Recommendations for a taxpayer-friendly COVID-19 legislative finale offering promise for post-virus recovery
With the Kentucky General Assembly returning to its work today, the Bluegrass Institute urges legislators to make their sole constitutional obligation of passing a balanced budget their top priority.
Now isn't the time to raise taxes and increase spending. There will already be enough of that occurring at both the federal and state levels to provide financial assistance to our fellow Kentuckians and Americans in response to the coronavirus-induced shutdowns of our country’s and commonwealth’s economies.
As the budget conference committee, which is comprised of members from both chambers, continues to meet and hammer out a two-year spending plan, we also offer the following recommendations regarding other policy proposals remaining in play during the legislative session:
Pension-reform policies found in House Bill 613 rightly moves new university members of the Teachers’ Retirement System to a more sustainable and affordable hybrid retirement system, and House Bill 171 lowers quasi-government agencies’ pension payments in recognition that these groups’ liabilities differ widely not only from state agencies but also from each other. Please see our recommendations for how this good bill could be made into a great bill.
Pass no tax increases. Now is not the time to increase Kentuckians’ tax burden, including proposed tax hikes on tobacco products, including vaping items, which would disproportionately affect poorer Kentuckians.
Not only should the tobacco tax go up in flames, but the legislature should dump the idea of raising fuel taxes. There are plenty of reasons these taxes should not be increased, including the fact that current revenues from the gas tax are being diverted away from their stated purpose of funding the building and repair of roads and bridges. Raising the tax during this COVID-19 meltdown would hinder Kentucky’s post-virus economic recovery.
Also, it appears the legislature won’t be passing a constitutional amendment to remove a taxpayer-friendly barrier against local governments adding to Kentuckians’ already-heavy tax burden. Attempts to pass House Bill 475 offer a reminder of the genius of our founding fathers, who set a high bar for changing the Constitution.

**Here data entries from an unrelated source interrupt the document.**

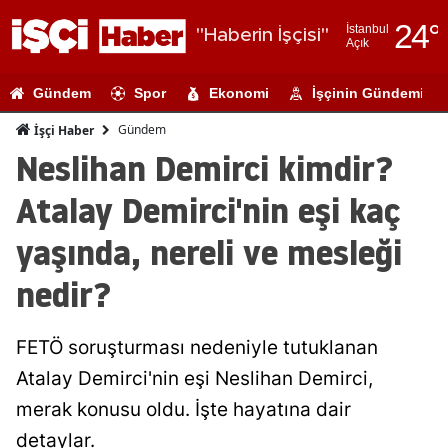
24
°
İstanbul
"Haberin İşçisi"
Açık
Adana
Gündem
Spor
Ekonomi
İşçinin Gündemi
Adıyaman
Gündem
İşçi Haber
Afyonkarahi
Neslihan Demirci kimdir?
Ağrı
Atalay Demirci'nin eşi kaç
Amasya
yaşında, nereli ve mesleği
Ankara
nedir?
Antalya
FETÖ soruşturması nedeniyle tutuklanan
Artvin
Atalay Demirci'nin eşi Neslihan Demirci,
Aydın
merak konusu oldu. İşte hayatına dair
Balıkesir
detaylar.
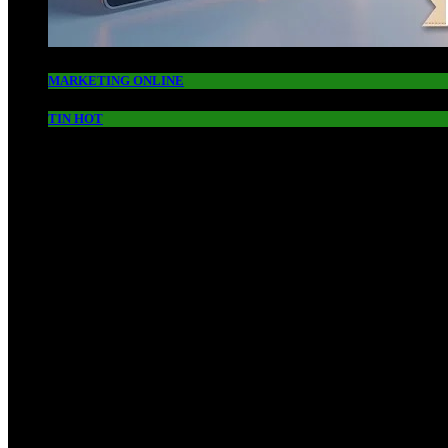
MARKETING ONLINE
TIN HOT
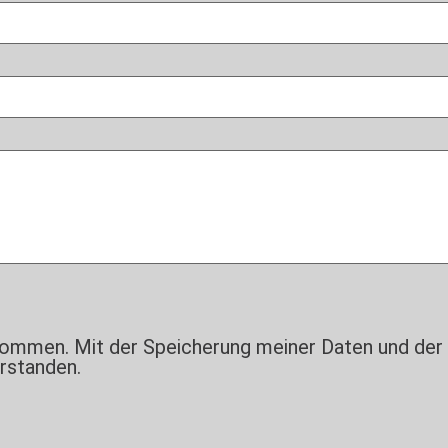
nommen. Mit der Speicherung meiner Daten und der
rstanden.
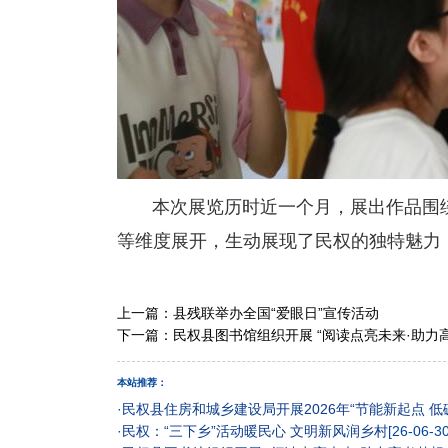
本次展览历时近一个月，展出作品围绕
等维度展开，生动展现了民权的独特魅力
上一篇：
县残联举办全国“爱眼日”宣传活动
下一篇：
民权县图书馆组织开展 “阅读点亮未来·助力
本站推荐：
·
民权县住房和城乡建设局开展2026年“节能新起点 低
·
民权：“三下乡”活动暖民心 文明新风润乡村
[26-06-30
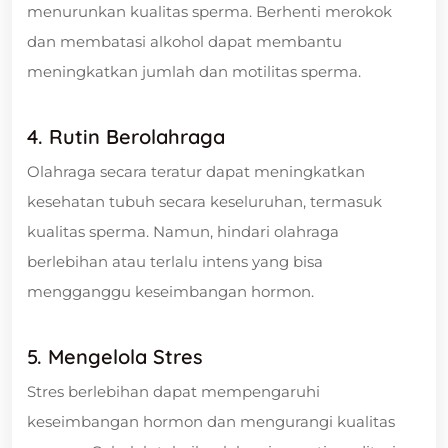
menurunkan kualitas sperma. Berhenti merokok
dan membatasi alkohol dapat membantu
meningkatkan jumlah dan motilitas sperma.
4. Rutin Berolahraga
Olahraga secara teratur dapat meningkatkan
kesehatan tubuh secara keseluruhan, termasuk
kualitas sperma. Namun, hindari olahraga
berlebihan atau terlalu intens yang bisa
mengganggu keseimbangan hormon.
5. Mengelola Stres
Stres berlebihan dapat mempengaruhi
keseimbangan hormon dan mengurangi kualitas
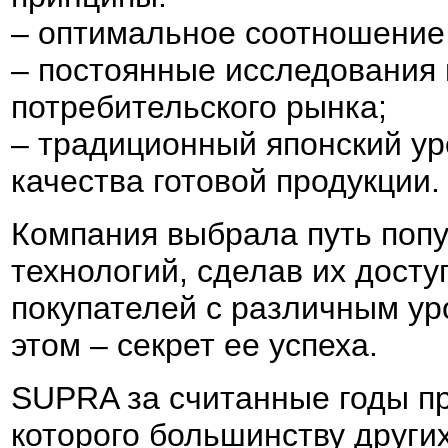
– оптимальное соотношение 
– постоянные исследования
потребительского рынка;
– традиционный японский ур
качества готовой продукции.
Компания выбрала путь поп
технологий, сделав их дост
покупателей с различным уро
этом – секрет ее успеха.
SUPRA за считанные годы пр
которого большинству други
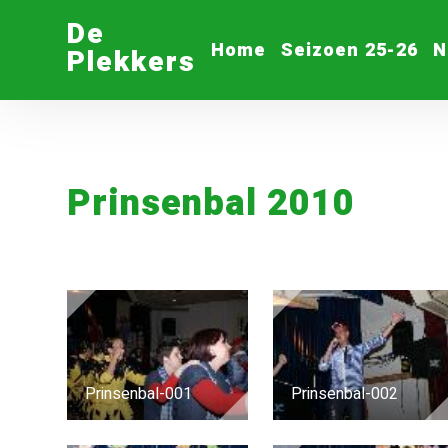
De
Home
Seizoen 25-26
N
Plekkers
Prinsenbal 2010
Prinsenbal-001
Prinsenbal-002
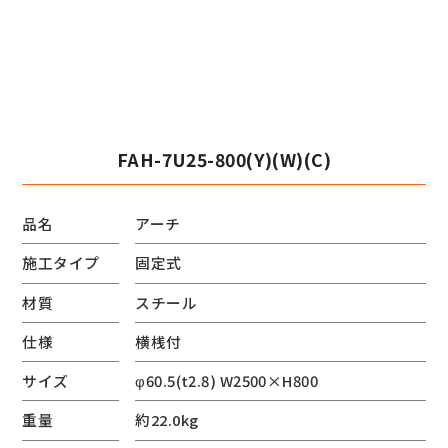
FAH-7U25-800(Y)(W)(C)
品名
アーチ
施工タイプ
固定式
材質
スチール
仕様
横桟付
サイズ
φ60.5(t2.8) W2500×H800
重量
約22.0kg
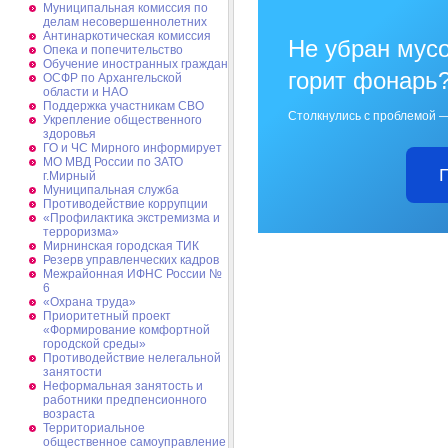
Муниципальная комиссия по
делам несовершеннолетних
Антинаркотическая комиссия
Не убран мусо
Опека и попечительство
Обучение иностранных граждан
горит фонарь
ОСФР по Архангельской
области и НАО
Поддержка участникам СВО
Столкнулись с проблемой —
Укрепление общественного
здоровья
ГО и ЧС Мирного информирует
МО МВД России по ЗАТО
г.Мирный
Муниципальная cлужба
Противодействие коррупции
«Профилактика экстремизма и
терроризма»
Мирнинская городская ТИК
Резерв управленческих кадров
Межрайонная ИФНС России №
6
«Охрана труда»
Приоритетный проект
«Формирование комфортной
городской среды»
Противодействие нелегальной
занятости
Неформальная занятость и
работники предпенсионного
возраста
Территориальное
общественное самоуправление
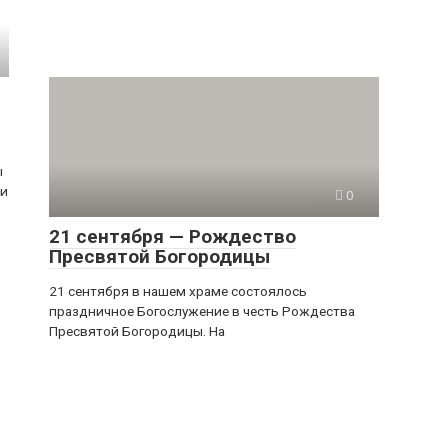
ы
ии
0
21 сентября — Рождество
Пресвятой Богородицы
21 сентября в нашем храме состоялось
праздничное Богослужение в честь Рождества
Пресвятой Богородицы. На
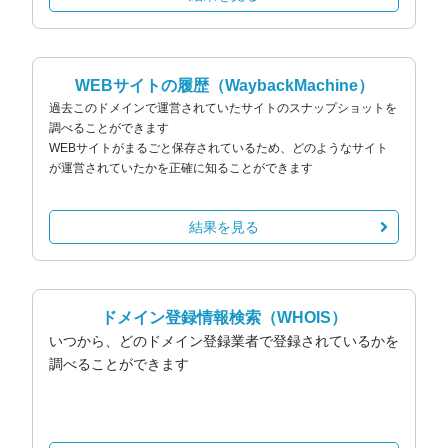
WEBサイトの履歴
（WaybackMachine）
過去このドメインで運営されていたサイトのスナップショットを
調べることができます
WEBサイトがまるごと保存されているため、どのようなサイト
が運営されていたかを正確に知ることができます
結果を見る
ドメイン登録情報検索
（WHOIS）
いつから、どのドメイン登録業者で登録されているかを
調べることができます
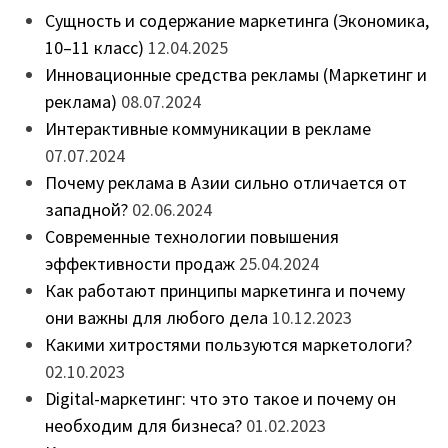
Сущность и содержание маркетинга (Экономика,
10–11 класс)
12.04.2025
Инновационные средства рекламы (Маркетинг и
реклама)
08.07.2024
Интерактивные коммуникации в рекламе
07.07.2024
Почему реклама в Азии сильно отличается от
западной?
02.06.2024
Современные технологии повышения
эффективности продаж
25.04.2024
Как работают принципы маркетинга и почему
они важны для любого дела
10.12.2023
Какими хитростями пользуются маркетологи?
02.10.2023
Digital-маркетинг: что это такое и почему он
необходим для бизнеса?
01.02.2023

Say “no” to the wrong kind of criminal justice reform. Senate Bill 15, known as “Marsy’s Law,” is named for a California woman who was stalked and killed in 1983 by her ex-boyfriend. Her family members were later confronted by the accused murderer whom they were not told had been released on bail. But Union Republican Sen. John Schickel, a former U.S. Marshal and local law enforcement officer, has written that “Kentucky has some of the best laws in the nation to keep crime victims informed," adding that Westerfield’s bill is based on California law which attempts to fix what’s not broken in the Bluegrass State.
“The commonwealth already has the Kentucky Crime Victim Bill of Rights codified in KRS 421.500 to .576,” Schickel writes. “Under Kentucky’s existing law, Marsy’s family would have been notified before the individual was released from jail.”
State government must live within its means just like Kentucky families are forced to do during these difficult times. This can only be done with a budget that holds the line on spending, contains no tax increases and offers promise for a strong post-coronavirus recovery.